At 4:21 p.m., the Coast Guard First District in Boston reported it had received the distress notice and launched a MH-60 Jayhawk helicopter and crew from the Cape Cod Air Station. In a statement, the Coast Guard reported that a 45-foot response boat was also dispatched from Portsmouth Harbor.
“About 50 to 60 minutes, the most beautiful sight of the Coast Guard helicopter appeared in the horizon, coming straight to us,” Bingham said.
The Coast Guard said all three were safely hoisted into the helicopter and transported to Pease Air National Guard Base, where emergency medical personnel were waiting. Cox said their vital signs were checked, they were offered a hot beverage, and they did not require any medical treatment.

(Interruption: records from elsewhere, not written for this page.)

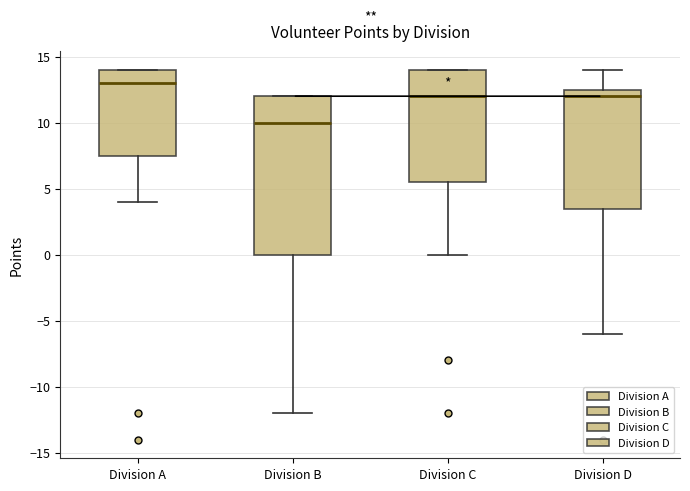

Reading left to right, transcribe this box plot: for each box, give where its median line is, the range the box spans, and where its two whiskers end, as read against the y-axis. The values are not printed on the chart, so give them approximately, as read against the axis.

Division A: median 13.0, box 7.5 to 14.0, whiskers 4.0 to 14.0
Division B: median 10.0, box 0.0 to 12.0, whiskers -12.0 to 12.0
Division C: median 12.0, box 5.5 to 14.0, whiskers 0.0 to 14.0
Division D: median 12.0, box 3.5 to 12.5, whiskers -6.0 to 14.0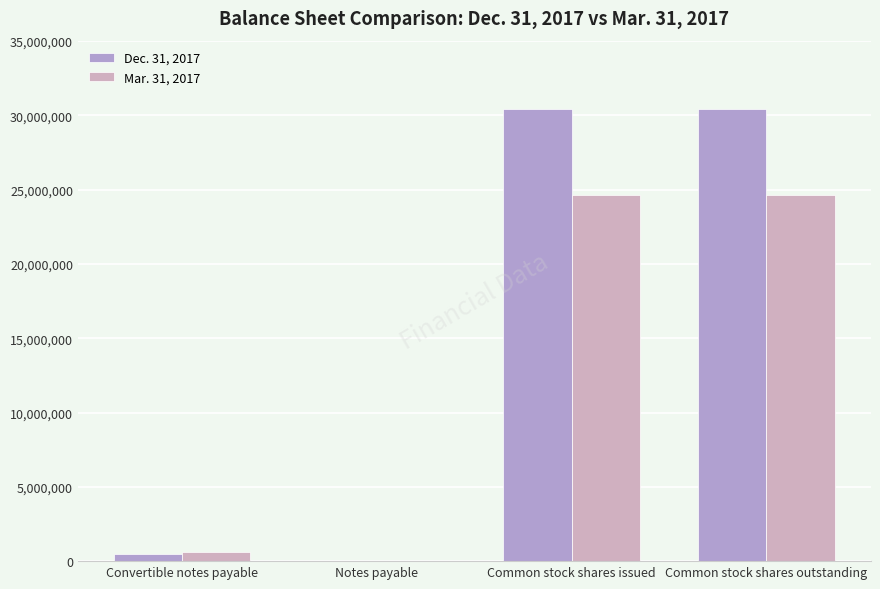

What position from the left is Common stock shares outstanding?

4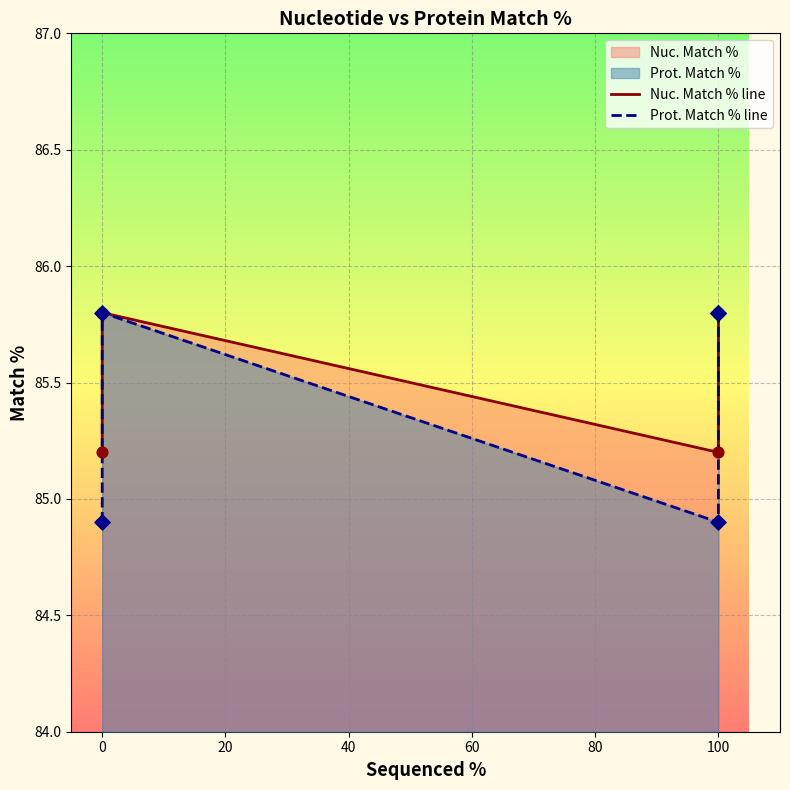

Which series has the widest spread of Y values?

Prot. Match % line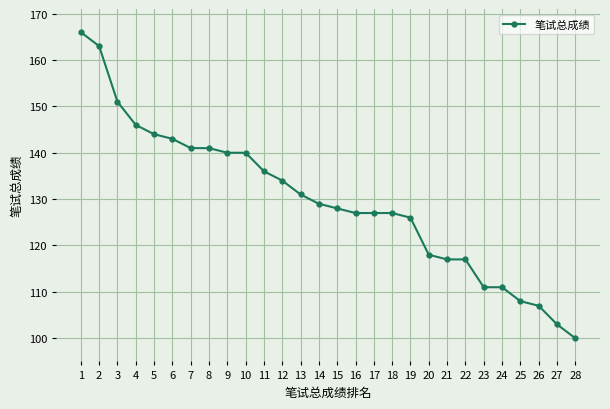

What is the value of the 3rd point from the left?

151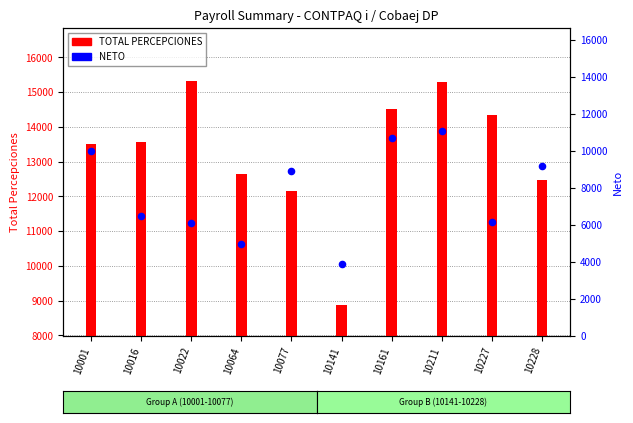

Which series reaches the minimum Y coordinate?

NETO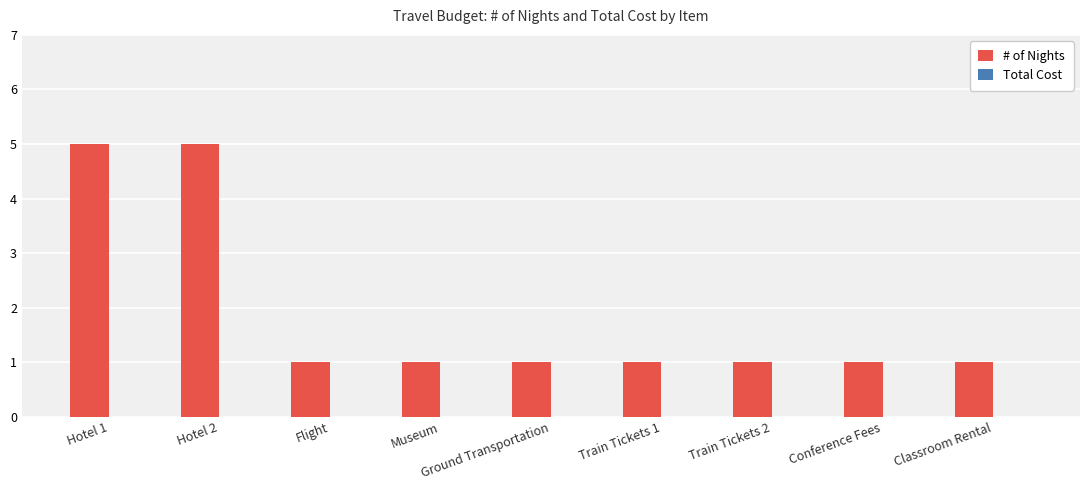

What is the sum of all values?

17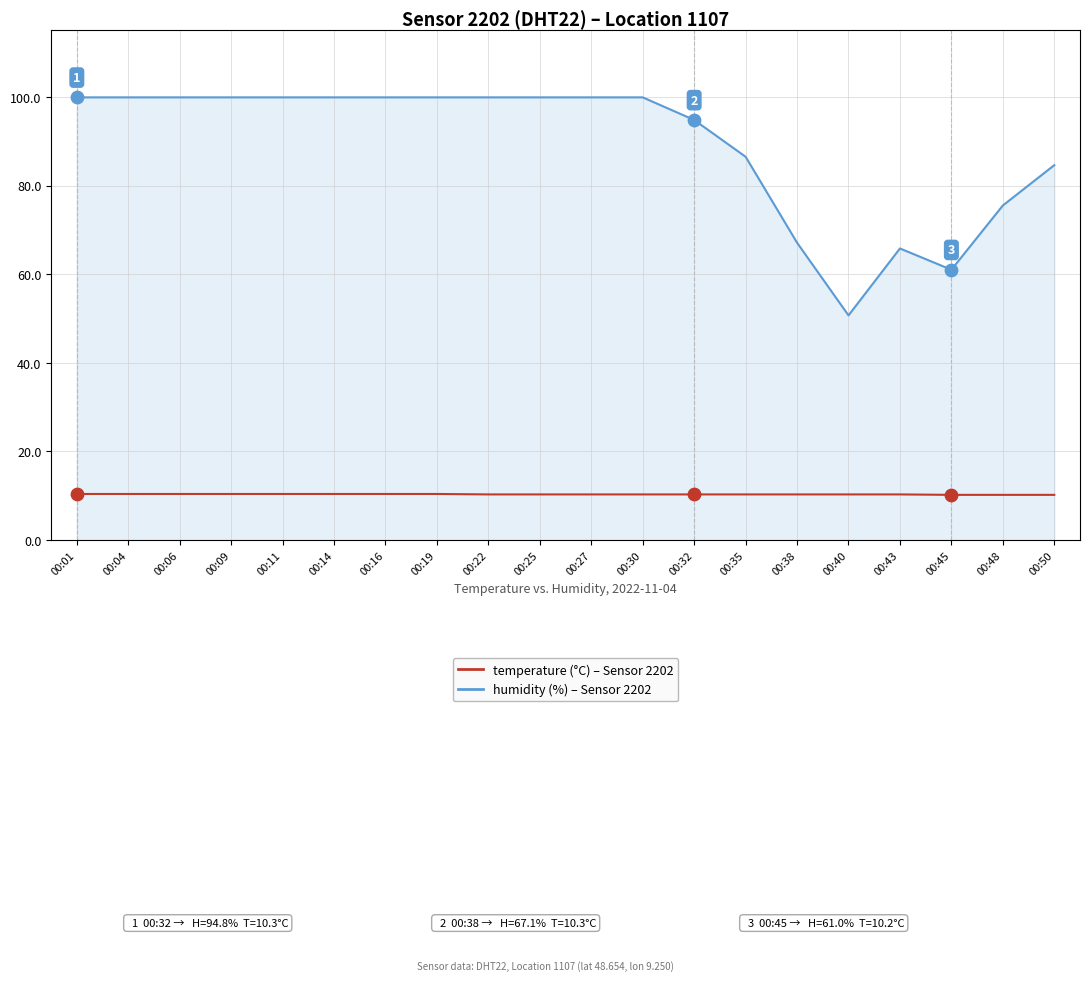

What is the spread (max minus min) of values at 00:04?

89.5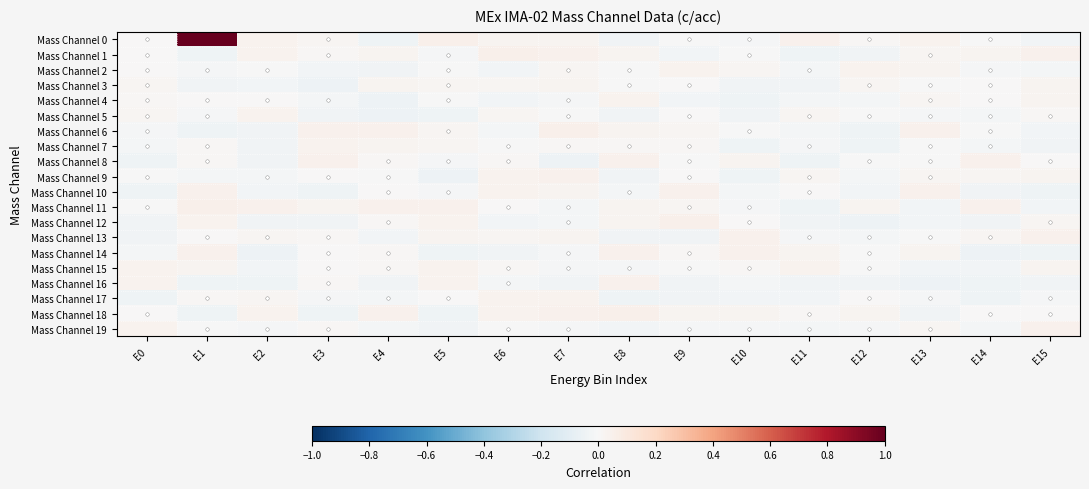

Which series has the widest spread of values?

Mass Channel 0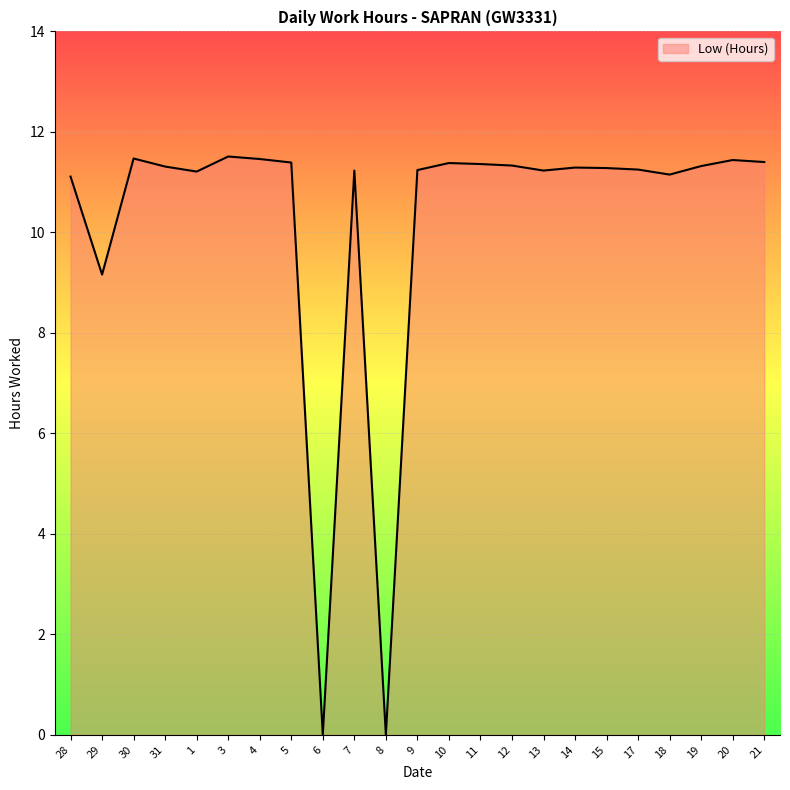

What is the approximate value at 31?

11.3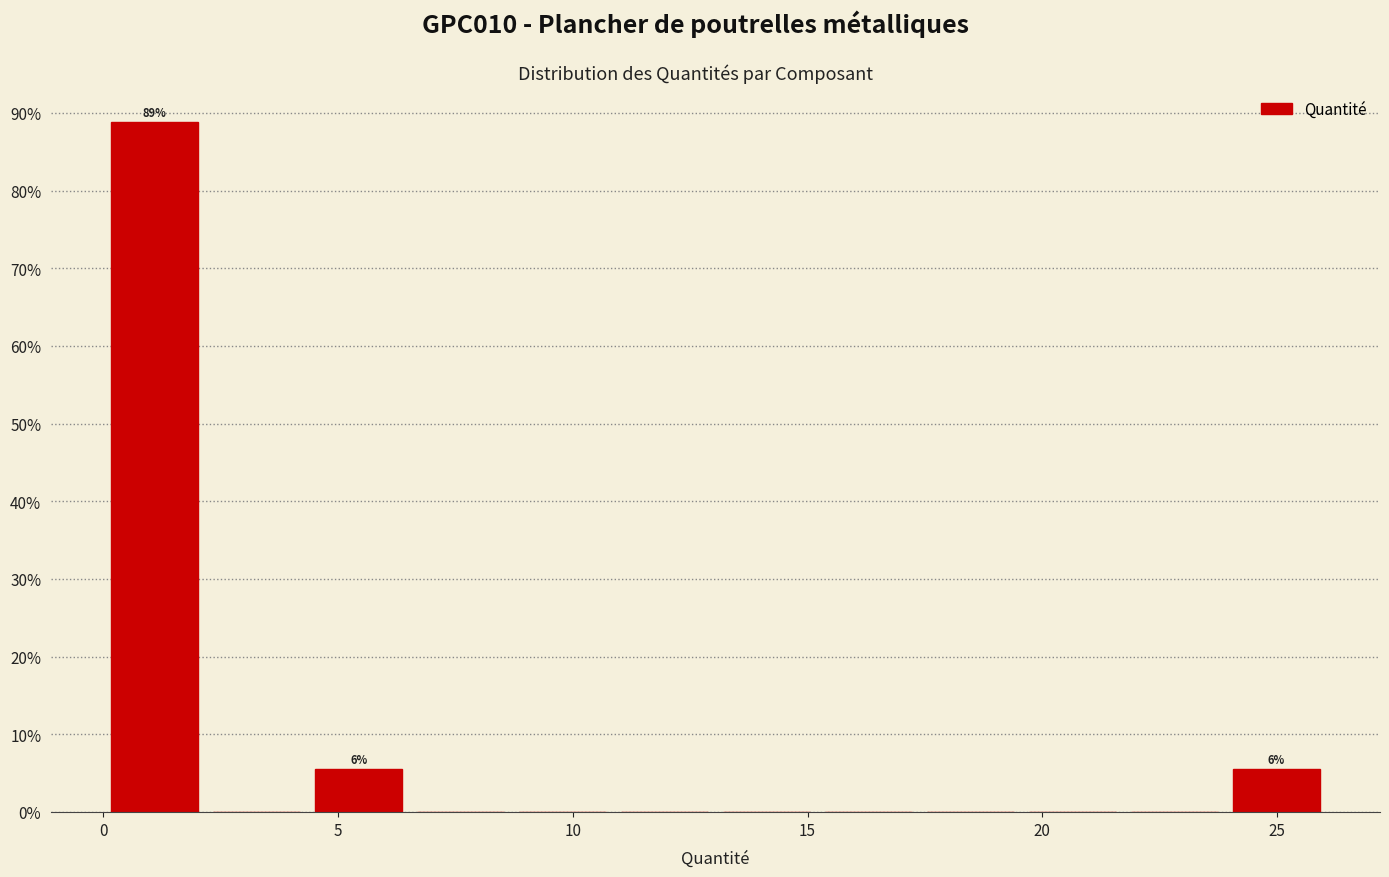

Which range on the x-axis has the tallest bar?

0.0 to 2.0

“They were super,” Cox said.
@USCG crews successfully rescued 3 Mariners off Portsmouth, #NH after their EPIRB transmitted a distress signal.— USCGNortheast (@USCGNortheast) July 17, 2021
The Mariners clung to the 42-foot sailing vessel’s hull until hoisted and brought safely to Pease Air National Guard Base where EMS was waiting. No injuries reported pic.twitter.com/n1Ns2jeGDd
Coast Guard Lt. Robert Turley, a MH-60 Jayhawk helicopter pilot, said the actions of Cox and his crew were crucial to the rescue.
“Mariners who stay with their vessel help take some of the search out of ‘search and rescue’ and this undoubtedly contributed to the success of this case,” he said in a statement.
Bingham said age won’t stop him from continuing to sail.
“Like (Cox), I intend to sail as long as I can, such is the love of sailing,” he said. “We are both still fit, though not as agile as we were when we were young. Maybe when I’m too old to sail I’ll take up golf. Who knows?”
Cox said he would rather be shark bait than confined to a hospital bed in his old age. On Tuesday, he and Church were back on the water with a salvage crew trying to retrieve Triad as it drifted off the New Hampshire coast.